Here is one way I succeeded today:

  • I overcame the shame that tried to stop me from publishing this post, even though I know only a handful of people will read it. Hopefully one of them will read it and feel a bit better.

Despite what we tell ourselves, failure is not the end. It is just a broken step on the staircase, a loose rock on the mountain, a hidden rabbit-hole in the forest. Yes we might trip and fall. We might twist our ankle and have to rest for a while, we might slip backwards a few paces and have to retrace our steps. We might realise there is no way through here and have to find another way around.

But there is one thing failure is not.

It is not the end.

It defines us only in how we choose to interpret it, grow from it, acknowledge it. I know this message has been tooted a million times, but it has always been done so by artists who have since succeeded and are sat upon the monumental thrones of their own determination. They deserve to be beacons of inspiration.
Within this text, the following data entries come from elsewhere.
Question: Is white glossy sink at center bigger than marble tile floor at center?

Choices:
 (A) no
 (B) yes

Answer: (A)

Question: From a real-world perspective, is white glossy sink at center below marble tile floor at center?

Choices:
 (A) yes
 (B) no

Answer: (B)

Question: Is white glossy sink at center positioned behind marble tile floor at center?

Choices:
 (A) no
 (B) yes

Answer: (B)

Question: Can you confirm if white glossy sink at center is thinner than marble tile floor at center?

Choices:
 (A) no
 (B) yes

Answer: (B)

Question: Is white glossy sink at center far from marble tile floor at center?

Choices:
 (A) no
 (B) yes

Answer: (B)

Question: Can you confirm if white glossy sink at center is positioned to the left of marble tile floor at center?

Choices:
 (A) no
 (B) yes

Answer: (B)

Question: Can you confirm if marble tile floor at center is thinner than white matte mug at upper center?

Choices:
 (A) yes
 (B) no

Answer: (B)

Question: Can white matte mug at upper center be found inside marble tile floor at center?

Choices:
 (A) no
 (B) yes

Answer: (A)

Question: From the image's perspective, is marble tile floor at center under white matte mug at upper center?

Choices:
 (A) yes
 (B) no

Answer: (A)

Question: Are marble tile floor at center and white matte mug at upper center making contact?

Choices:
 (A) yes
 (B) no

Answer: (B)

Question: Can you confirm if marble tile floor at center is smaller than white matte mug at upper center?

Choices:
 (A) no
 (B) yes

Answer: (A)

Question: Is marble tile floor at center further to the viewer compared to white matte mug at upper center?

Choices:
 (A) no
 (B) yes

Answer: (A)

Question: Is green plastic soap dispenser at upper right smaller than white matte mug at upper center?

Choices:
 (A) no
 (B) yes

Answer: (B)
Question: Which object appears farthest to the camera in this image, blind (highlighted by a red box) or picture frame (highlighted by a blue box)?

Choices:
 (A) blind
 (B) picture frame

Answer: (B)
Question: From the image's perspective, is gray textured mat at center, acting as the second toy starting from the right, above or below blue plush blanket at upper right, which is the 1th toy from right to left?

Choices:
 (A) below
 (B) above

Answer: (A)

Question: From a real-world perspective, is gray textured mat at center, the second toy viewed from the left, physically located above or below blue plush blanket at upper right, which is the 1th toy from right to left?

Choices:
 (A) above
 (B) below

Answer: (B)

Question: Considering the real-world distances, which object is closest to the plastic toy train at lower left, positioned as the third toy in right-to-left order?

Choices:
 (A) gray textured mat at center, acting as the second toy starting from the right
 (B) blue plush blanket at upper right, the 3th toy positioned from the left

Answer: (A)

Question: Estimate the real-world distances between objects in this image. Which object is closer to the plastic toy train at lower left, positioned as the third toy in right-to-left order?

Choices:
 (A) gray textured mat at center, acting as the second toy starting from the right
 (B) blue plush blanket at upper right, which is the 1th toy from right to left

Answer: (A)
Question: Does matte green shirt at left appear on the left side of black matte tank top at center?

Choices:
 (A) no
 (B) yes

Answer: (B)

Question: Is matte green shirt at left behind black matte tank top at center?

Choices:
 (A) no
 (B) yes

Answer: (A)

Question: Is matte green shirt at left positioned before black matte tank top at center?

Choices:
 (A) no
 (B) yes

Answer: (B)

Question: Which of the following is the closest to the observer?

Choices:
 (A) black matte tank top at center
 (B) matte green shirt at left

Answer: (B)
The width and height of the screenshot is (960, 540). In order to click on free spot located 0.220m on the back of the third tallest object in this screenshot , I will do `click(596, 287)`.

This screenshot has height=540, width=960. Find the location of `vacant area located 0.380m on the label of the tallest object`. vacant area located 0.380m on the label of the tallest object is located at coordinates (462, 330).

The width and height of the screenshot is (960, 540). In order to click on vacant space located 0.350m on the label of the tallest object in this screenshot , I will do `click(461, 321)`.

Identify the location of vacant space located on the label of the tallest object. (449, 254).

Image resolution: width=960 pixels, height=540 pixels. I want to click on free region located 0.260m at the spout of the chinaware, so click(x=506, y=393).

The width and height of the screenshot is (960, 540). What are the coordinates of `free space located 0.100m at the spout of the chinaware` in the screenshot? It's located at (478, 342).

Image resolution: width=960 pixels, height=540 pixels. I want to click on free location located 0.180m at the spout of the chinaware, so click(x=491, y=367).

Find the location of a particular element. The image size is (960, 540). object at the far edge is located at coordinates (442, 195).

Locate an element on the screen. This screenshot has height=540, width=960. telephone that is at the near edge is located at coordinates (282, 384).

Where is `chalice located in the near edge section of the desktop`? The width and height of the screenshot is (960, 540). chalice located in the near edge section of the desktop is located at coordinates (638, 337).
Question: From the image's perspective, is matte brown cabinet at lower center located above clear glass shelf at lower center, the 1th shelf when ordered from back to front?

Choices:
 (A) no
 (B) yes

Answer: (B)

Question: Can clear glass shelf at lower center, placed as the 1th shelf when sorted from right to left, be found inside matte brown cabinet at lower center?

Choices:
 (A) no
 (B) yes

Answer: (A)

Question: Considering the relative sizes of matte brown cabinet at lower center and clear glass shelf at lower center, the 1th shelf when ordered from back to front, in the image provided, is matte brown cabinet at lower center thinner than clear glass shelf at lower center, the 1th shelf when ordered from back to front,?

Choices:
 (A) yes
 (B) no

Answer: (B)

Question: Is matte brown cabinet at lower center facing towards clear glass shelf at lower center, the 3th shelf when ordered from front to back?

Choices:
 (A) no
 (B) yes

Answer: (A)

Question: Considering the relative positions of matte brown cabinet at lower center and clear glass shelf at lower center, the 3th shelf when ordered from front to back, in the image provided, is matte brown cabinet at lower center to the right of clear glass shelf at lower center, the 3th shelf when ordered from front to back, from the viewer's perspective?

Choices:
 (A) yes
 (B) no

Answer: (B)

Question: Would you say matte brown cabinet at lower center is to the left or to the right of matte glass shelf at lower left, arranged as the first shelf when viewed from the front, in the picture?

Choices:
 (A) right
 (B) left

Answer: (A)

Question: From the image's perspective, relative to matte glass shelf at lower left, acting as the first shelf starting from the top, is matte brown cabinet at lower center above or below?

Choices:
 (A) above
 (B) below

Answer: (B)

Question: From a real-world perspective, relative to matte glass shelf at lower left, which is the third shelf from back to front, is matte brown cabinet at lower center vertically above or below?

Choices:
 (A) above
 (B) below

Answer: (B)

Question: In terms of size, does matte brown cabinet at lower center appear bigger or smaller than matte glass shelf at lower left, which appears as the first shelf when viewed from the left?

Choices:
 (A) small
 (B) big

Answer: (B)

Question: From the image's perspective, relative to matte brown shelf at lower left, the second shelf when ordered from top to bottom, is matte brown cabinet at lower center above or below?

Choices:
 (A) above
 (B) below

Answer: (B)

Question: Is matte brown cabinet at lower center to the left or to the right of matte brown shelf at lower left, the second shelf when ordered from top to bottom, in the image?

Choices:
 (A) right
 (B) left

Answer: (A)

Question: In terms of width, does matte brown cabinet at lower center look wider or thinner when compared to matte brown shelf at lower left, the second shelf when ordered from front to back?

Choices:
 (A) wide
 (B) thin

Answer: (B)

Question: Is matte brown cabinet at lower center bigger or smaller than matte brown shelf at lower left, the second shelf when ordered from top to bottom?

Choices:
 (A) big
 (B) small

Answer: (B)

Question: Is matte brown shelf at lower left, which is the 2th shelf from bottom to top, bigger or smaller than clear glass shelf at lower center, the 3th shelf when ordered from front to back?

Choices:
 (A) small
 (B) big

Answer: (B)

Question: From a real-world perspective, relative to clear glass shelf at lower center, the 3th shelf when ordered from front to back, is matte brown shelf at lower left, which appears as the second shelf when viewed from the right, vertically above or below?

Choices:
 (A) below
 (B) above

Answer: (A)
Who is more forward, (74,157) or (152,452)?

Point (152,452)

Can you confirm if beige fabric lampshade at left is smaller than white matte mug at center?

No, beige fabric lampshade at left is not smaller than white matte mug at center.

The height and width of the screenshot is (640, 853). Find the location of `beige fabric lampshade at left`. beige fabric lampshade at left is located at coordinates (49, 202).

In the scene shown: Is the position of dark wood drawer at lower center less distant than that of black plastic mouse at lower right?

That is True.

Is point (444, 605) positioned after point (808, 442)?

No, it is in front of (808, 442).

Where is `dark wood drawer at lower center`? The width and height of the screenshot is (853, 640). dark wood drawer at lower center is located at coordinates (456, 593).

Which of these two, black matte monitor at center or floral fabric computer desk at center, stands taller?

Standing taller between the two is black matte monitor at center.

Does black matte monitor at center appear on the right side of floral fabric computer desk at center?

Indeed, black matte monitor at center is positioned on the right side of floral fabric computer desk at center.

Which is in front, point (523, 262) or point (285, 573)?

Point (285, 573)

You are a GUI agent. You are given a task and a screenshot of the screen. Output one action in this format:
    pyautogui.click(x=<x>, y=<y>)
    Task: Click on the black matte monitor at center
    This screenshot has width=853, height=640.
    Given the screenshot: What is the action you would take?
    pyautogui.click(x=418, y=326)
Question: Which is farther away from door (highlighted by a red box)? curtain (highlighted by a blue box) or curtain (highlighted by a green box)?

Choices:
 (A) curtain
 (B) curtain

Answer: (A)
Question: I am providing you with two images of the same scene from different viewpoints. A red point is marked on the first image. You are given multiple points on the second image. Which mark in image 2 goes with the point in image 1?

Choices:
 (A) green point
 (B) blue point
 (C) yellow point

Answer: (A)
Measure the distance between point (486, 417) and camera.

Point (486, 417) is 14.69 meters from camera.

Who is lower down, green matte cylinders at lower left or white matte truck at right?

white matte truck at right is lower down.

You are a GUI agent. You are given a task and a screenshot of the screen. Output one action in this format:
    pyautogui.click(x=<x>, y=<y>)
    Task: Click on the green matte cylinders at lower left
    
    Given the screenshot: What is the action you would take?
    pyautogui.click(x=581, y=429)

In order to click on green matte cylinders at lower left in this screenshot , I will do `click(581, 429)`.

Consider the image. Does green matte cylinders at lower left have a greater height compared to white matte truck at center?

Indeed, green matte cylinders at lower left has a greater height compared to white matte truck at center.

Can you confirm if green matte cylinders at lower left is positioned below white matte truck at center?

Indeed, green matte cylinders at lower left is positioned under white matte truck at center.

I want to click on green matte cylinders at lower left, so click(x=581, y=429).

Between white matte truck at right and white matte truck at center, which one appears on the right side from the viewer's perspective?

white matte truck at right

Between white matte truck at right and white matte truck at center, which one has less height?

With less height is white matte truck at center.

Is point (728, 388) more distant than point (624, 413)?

But it does not always help to know that they have failed when we view their failure within the context of their success.

So please listen to it from someone who is in the depths of her own failure, constantly questioning her own ability, wondering at her own skill, worrying about the future, concerned about her place in the world and whether the footprint she leaves will be deep enough for others to see it.

It is not the end. Keep going.

Get up, strap your ankle, take a deep breath.

Take a step. Then another.

Know there will be other false steps, rabbit-holes, loose rocks, trips, stumbles and brick walls.

They might phase you for a bit. It is ok to collapse and cry sometimes, as long as you wipe your tears after, get up, and keep. Going.